When I form opinions—especially about political and controversial issues—I put a lot of thought and research into them—and I mean real research. I gather information from direct sources instead of relying on another person's opinion because they're "smart" and agree with my preconceived notions. I actually read laws, academic papers, and research studies. I actually look at opposing points of view and acknowledge what's right about them. I mentally prepare a list of facts and reputable sources to back my arguments with. And I don't stop until I am reasonably sure I can "win" a debate against someone of the other "side" whose conclusions are equally well researched. If I don't reach that point, then I don't try to engage someone else in debate. Instead, I keep my mouth shut, lest I make a fool of myself. More importantly, I don't treat my opinions as equal (much less superior) to theirs, even if I mentally find the other person's thinking twelve kinds of backwards because of my own personal bias which leans quite heavily to the left.

As a result, I easily "win" twenty-four out of twenty-five debates, and I rarely make myself look like an ignorant tool. Thing is, I honestly don't think this is because I'm intellectually superior or anything like that. It's simply because most people don't bother putting much critical thought or genuine research into their opinions, and because of that, they're shaky at best (and laughably disconnected from reality at worst). What's more, most people don't think less of their positions if they're uninformed and lack sufficient evidence to properly defend. They don't admit defeat to themselves or acknowledge to themselves that they were a total jackass for trying to defend their opinion on something they're ridiculously ignorant about.

And, omfg, that really pisses me off to no end.
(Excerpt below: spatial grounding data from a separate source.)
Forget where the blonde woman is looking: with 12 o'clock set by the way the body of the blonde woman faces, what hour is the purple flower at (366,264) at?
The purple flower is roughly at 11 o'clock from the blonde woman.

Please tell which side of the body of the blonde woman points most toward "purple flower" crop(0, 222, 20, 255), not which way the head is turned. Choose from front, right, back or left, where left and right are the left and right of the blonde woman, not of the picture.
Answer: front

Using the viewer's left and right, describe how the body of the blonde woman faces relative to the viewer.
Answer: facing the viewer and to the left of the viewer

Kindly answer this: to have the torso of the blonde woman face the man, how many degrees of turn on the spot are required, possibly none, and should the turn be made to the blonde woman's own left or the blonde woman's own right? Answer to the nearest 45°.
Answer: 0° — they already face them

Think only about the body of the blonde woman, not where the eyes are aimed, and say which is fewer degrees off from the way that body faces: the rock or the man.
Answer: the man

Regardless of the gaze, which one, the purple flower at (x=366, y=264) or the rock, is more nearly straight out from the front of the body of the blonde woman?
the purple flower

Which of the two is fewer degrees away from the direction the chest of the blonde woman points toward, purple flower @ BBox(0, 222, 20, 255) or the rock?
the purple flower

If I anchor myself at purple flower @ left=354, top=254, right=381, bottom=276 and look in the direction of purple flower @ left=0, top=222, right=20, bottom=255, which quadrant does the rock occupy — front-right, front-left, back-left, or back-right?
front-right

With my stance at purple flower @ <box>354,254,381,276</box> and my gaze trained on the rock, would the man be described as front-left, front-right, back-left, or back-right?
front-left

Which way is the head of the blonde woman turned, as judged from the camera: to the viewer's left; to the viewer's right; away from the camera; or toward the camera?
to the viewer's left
I have never done that, like ever. I'm dead serious. I never did that. Sure, I'm wrong and uninformed sometimes, and my opinions evolve and even radically shift directions over time, but I always openly admit defeat, and I always feel extremely stupid and like a jackass-times-ten for "losing". I learn from my mistakes and go back to the drawing board. Due to my inferiority complex, I learned to regard my opinions as worthless and wrong by default unless I can absolutely for certain "win" a debate by leaps and bounds. Even though I grew out of my inferiority complex for the most part, that tendency has stayed.
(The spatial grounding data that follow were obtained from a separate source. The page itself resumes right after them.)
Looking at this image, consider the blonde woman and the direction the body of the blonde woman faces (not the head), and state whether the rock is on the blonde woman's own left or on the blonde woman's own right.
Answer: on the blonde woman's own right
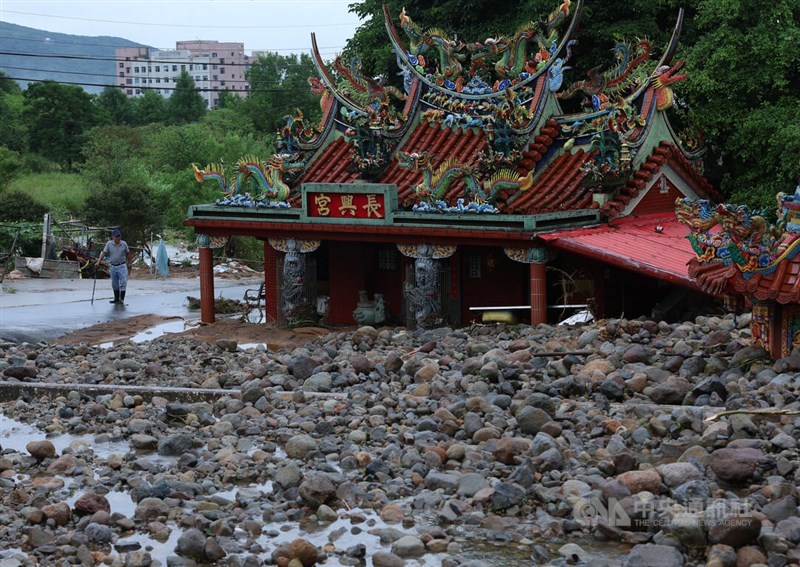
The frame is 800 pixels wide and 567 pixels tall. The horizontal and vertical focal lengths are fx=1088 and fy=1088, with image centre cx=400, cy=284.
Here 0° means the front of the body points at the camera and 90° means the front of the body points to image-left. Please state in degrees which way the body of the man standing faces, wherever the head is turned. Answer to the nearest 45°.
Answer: approximately 0°

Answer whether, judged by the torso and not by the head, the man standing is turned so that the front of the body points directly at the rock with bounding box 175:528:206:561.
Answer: yes

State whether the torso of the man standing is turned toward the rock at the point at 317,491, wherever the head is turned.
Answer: yes

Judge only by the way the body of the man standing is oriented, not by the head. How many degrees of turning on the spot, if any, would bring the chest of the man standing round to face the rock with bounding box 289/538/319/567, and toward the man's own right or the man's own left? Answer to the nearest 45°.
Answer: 0° — they already face it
In fact, my critical inner voice is the reason I almost never lose a debate anymore. That voice not overly harsh or hatefully bitter anymore, but it still guides me to keep my mouth shut until I can adequately hone my reasoning skills and research enough to hold my own in a debate. I've mostly tamed it to the point that it usually doesn't make me feel like a useless waste of oxygen. Instead, I'm channeling its anger and venom into something useful instead of self-destructive. In short, I'm learning to transform my critical inner voice into an asset instead of a liability. It's not easy—but I'm seriously digressing here.

Point is, I got sick of letting that voice berate me instead of others' nonsense. I got sick of holding myself to a significantly higher standard than others, looking down on myself instead of people less informed and more ignorant than me. I got sick of letting people spout misinformation and total BS amongst themselves, staying silent because I am on a higher plane of reasoning to the point that there's no way I can refute them without looking like a compete jerk. I got sick of helping others feel better when they fail to adequately research their opinions and get their head handed to them as a result. I got sick of resisting the urge to laugh in someone's face when they use blatant logical fallacies and petty arguments regurgitated verbatim from Glenn Beck or Sean Hannity, arguments so silly and ignorant that nobody who does a modicum of fact-checking would take even half seriously. I got sick of listening to wingnuts call everything that goes against their beliefs "biased" and whining about the "liberal" media and academic establishment. If everyone has a liberal bias to you, then maybe—just maybe—they're not the ones with a bias.

And, yeah, I got sick of not pointing that out.

Apparently that makes me arrogant. But I don't care anymore. I'm an arrogant liberal. Get over it.